En diálogo con Gabriel Cartaña, exploramos cómo el estrés docente puede abordarse desde la gestión emocional y la revisión de expectativas. Una invitación a soltar el mito del control y habitar el rol con humanidad y flexibilidad.
El licenciado en psicología clínica Gabriel Cartaña propone abordar el habitual burnout que sufren los docentes hacia fin de año desde la distinción entre lo que puede trabajarse y lo que no. Según ejemplificó, el bajo salario, la cantidad de alumnos, son causas externas de estrés que no están precisamente en manos del docente. Pero las expectativas irreales, la autoexigencia, son motivos internos que pueden ser trabajados.
“La suma de causa (externas) y motivos (internos) puede generar estrés. El psicólogo trabaja los motivos porque si viene un paciente o una docente estresada, yo no voy a poder hacer nada para aumentarle su salario… Pero sí puedo cambiar el nivel de exigencia que tiene con ella misma y con su trabajo o las expectativas que ella pone. Tal vez pretenda que todos sus alumnos terminen siendo pequeños Einstein. Y no es cierto. Tal vez ahí está poniendo expectativas irreales en sus alumnos. Entonces lo que va a pasar es que se va a frustrar, y se va a estresar. Sobre esas cosas trabajamos, sobre las causas no”, explica.

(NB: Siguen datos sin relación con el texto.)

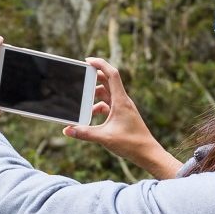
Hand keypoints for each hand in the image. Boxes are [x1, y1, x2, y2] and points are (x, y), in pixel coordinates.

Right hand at [65, 57, 181, 178]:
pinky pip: (108, 105)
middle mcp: (122, 101)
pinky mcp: (122, 115)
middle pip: (107, 81)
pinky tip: (90, 116)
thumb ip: (84, 133)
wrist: (147, 153)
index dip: (100, 64)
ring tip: (81, 102)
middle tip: (79, 77)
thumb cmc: (130, 144)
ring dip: (94, 95)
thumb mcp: (104, 138)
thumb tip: (67, 130)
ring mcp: (123, 108)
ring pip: (107, 94)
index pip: (112, 74)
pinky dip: (98, 107)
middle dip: (93, 78)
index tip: (87, 60)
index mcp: (121, 101)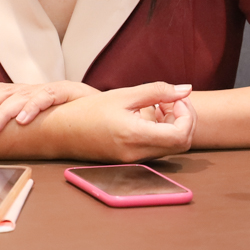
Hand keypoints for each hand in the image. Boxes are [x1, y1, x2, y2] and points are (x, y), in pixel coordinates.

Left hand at [0, 80, 98, 135]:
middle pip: (2, 92)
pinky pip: (48, 98)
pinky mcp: (67, 91)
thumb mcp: (42, 117)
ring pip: (21, 97)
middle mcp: (34, 88)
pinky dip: (34, 108)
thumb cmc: (70, 114)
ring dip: (4, 113)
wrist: (105, 106)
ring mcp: (50, 89)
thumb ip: (21, 120)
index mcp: (25, 92)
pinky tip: (23, 120)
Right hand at [56, 82, 197, 162]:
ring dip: (173, 124)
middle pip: (181, 143)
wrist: (62, 132)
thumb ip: (158, 91)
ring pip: (171, 146)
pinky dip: (161, 132)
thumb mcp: (124, 95)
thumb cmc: (88, 111)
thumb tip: (186, 89)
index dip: (187, 115)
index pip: (181, 135)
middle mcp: (138, 154)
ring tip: (155, 104)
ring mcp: (135, 160)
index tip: (174, 98)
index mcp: (135, 136)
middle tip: (168, 99)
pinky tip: (147, 116)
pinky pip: (158, 148)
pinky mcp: (132, 160)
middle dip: (183, 118)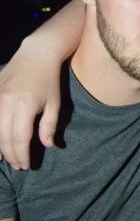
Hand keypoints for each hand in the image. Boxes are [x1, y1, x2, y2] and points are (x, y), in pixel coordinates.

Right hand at [0, 38, 60, 169]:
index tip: (26, 165)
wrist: (36, 54)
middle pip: (4, 137)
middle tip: (18, 165)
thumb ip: (49, 126)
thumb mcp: (54, 104)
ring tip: (4, 159)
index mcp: (24, 106)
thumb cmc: (49, 81)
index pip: (20, 139)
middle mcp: (6, 102)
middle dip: (11, 154)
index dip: (22, 155)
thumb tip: (47, 145)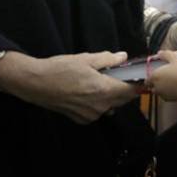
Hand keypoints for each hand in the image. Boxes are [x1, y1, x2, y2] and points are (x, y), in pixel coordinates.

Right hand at [0, 51, 137, 123]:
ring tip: (101, 82)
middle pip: (122, 100)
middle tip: (120, 76)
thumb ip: (108, 59)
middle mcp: (100, 106)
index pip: (131, 91)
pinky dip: (99, 103)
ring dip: (111, 96)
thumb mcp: (86, 59)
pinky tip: (88, 92)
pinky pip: (98, 111)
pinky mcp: (82, 120)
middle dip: (125, 89)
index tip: (140, 77)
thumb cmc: (60, 68)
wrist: (35, 84)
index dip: (138, 84)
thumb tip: (123, 57)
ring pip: (111, 106)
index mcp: (104, 90)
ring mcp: (91, 115)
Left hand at [146, 49, 176, 101]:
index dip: (151, 77)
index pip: (147, 80)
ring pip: (160, 92)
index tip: (159, 74)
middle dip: (156, 84)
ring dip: (163, 89)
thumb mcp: (175, 56)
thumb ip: (165, 54)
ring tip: (173, 82)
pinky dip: (170, 93)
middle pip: (152, 87)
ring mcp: (164, 95)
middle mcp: (157, 87)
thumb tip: (159, 53)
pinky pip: (167, 96)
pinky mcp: (172, 100)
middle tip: (166, 77)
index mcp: (155, 76)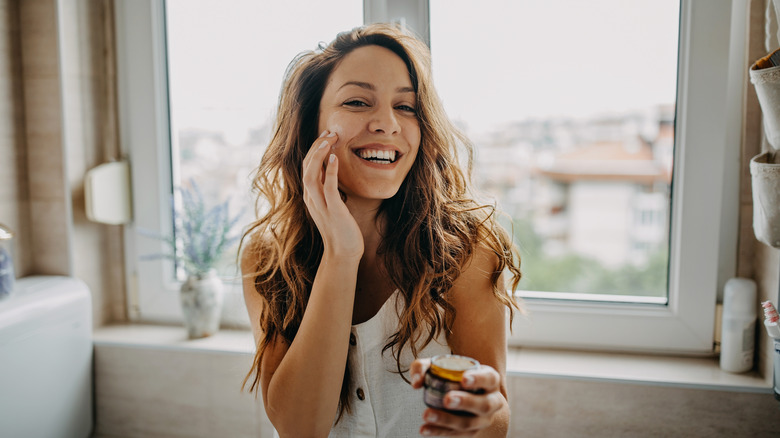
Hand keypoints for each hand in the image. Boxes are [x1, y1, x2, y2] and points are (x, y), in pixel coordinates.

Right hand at [301, 130, 362, 258]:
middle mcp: (311, 199)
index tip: (326, 135)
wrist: (344, 253)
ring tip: (329, 139)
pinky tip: (334, 158)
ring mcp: (320, 205)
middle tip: (329, 132)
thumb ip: (329, 189)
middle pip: (306, 166)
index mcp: (311, 196)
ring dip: (319, 155)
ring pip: (311, 174)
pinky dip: (329, 171)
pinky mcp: (332, 211)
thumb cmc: (341, 229)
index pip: (307, 167)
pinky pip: (327, 188)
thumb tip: (331, 171)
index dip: (315, 149)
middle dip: (316, 147)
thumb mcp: (332, 205)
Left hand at [411, 358, 505, 435]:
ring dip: (447, 420)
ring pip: (469, 423)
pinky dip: (438, 431)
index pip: (489, 378)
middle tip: (447, 399)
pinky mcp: (471, 433)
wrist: (469, 398)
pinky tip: (424, 429)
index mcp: (490, 380)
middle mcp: (491, 401)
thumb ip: (425, 366)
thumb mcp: (443, 366)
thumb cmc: (455, 377)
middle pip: (483, 405)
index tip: (464, 379)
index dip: (478, 379)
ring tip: (427, 414)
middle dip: (465, 402)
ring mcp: (483, 420)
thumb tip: (417, 381)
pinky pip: (456, 435)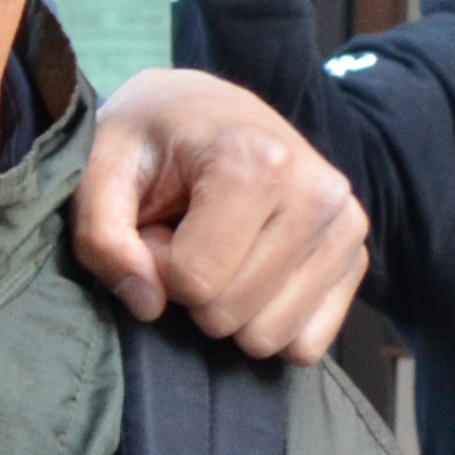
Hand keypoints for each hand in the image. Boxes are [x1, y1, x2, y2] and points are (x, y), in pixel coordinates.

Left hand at [77, 67, 366, 358]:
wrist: (204, 110)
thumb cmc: (149, 140)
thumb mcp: (99, 170)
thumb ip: (102, 237)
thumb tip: (148, 305)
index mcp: (256, 159)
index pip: (194, 280)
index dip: (157, 267)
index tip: (159, 225)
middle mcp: (317, 192)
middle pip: (230, 314)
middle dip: (191, 289)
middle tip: (186, 235)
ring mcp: (345, 226)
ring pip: (269, 337)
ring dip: (228, 307)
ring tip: (218, 246)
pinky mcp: (355, 257)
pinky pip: (306, 345)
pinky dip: (267, 322)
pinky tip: (252, 269)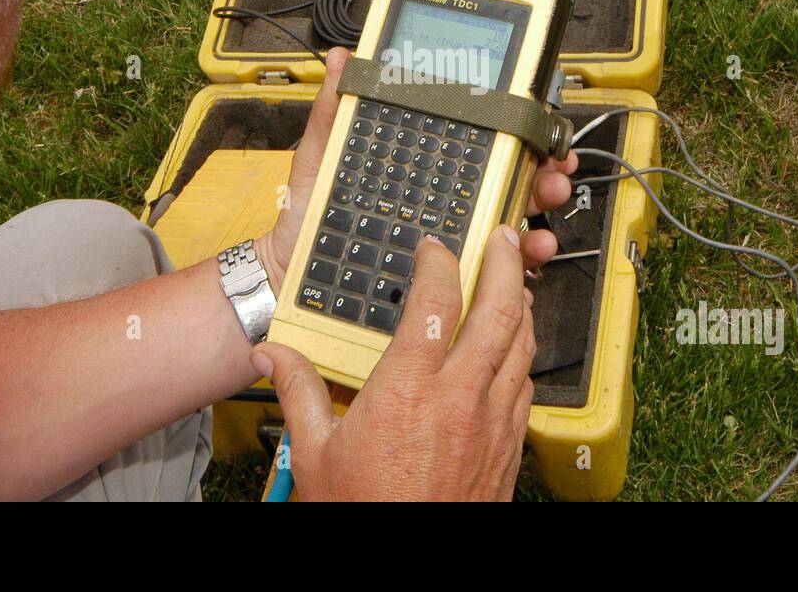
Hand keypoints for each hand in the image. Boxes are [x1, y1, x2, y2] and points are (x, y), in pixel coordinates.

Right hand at [252, 226, 535, 500]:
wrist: (406, 566)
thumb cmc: (363, 512)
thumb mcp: (315, 452)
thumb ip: (297, 391)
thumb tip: (271, 355)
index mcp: (408, 388)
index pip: (436, 301)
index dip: (439, 262)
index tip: (434, 248)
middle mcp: (459, 397)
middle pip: (499, 310)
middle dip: (506, 265)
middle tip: (505, 239)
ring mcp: (492, 422)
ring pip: (522, 346)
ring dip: (522, 307)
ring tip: (515, 284)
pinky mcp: (509, 447)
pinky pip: (526, 386)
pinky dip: (524, 356)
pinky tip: (514, 352)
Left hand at [254, 46, 579, 293]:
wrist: (294, 280)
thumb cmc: (308, 221)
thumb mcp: (320, 161)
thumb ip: (333, 113)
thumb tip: (342, 60)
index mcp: (418, 170)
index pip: (475, 145)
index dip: (511, 132)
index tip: (536, 125)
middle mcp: (440, 203)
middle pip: (504, 180)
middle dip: (539, 169)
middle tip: (552, 165)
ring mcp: (448, 241)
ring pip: (508, 221)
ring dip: (538, 208)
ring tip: (546, 200)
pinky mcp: (448, 279)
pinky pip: (495, 269)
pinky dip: (521, 261)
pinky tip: (531, 250)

La clave, según Cartaña, está en revisar las expectativas internas y soltar la idea de perfección. Frente a la presión de “poder todo” o “saber todo”, invita a pensar en la excelencia como un horizonte más humano. “Lo que sí tenemos que tratar de alcanzar o de buscar no es la perfección, sino la excelencia. Y la diferencia entre la perfección y la excelencia es que la excelencia es, ¿qué es lo mejor que yo puedo ser hoy?”, señala.
Esa excelencia no implica una carrera interminable hacia la superación diaria. Cartaña enfatiza que no se trata de rendir cada vez más, sino de aceptar la variabilidad de la vida. “¿Por qué todos los días tengo que ser mejor? Si yo hoy rendí al 70 por ciento, mañana rindo al 80, y pasado rindo al 60. Porque dormí mal, porque me duele la panza, porque estoy preocupado. Esta cosa de siempre superarse, siempre ser mejor: yo tengo que ser lo mejor que puedo hacer en el día que me toca. Punto. Y con esto, tengo que estar satisfecho.”
Otro mito que cuestiona es el del docente que debe saberlo todo. Para él, hay tres tipos de educadores: el que, por no saber, no enseña lo mínimo que debería; el que pretende transmitir absolutamente todo lo que sabe; y el buen docente, que reconoce qué es lo pertinente que debe ser enseñado. En esa diferenciación se juega la posibilidad de un rol más claro y menos desgastante.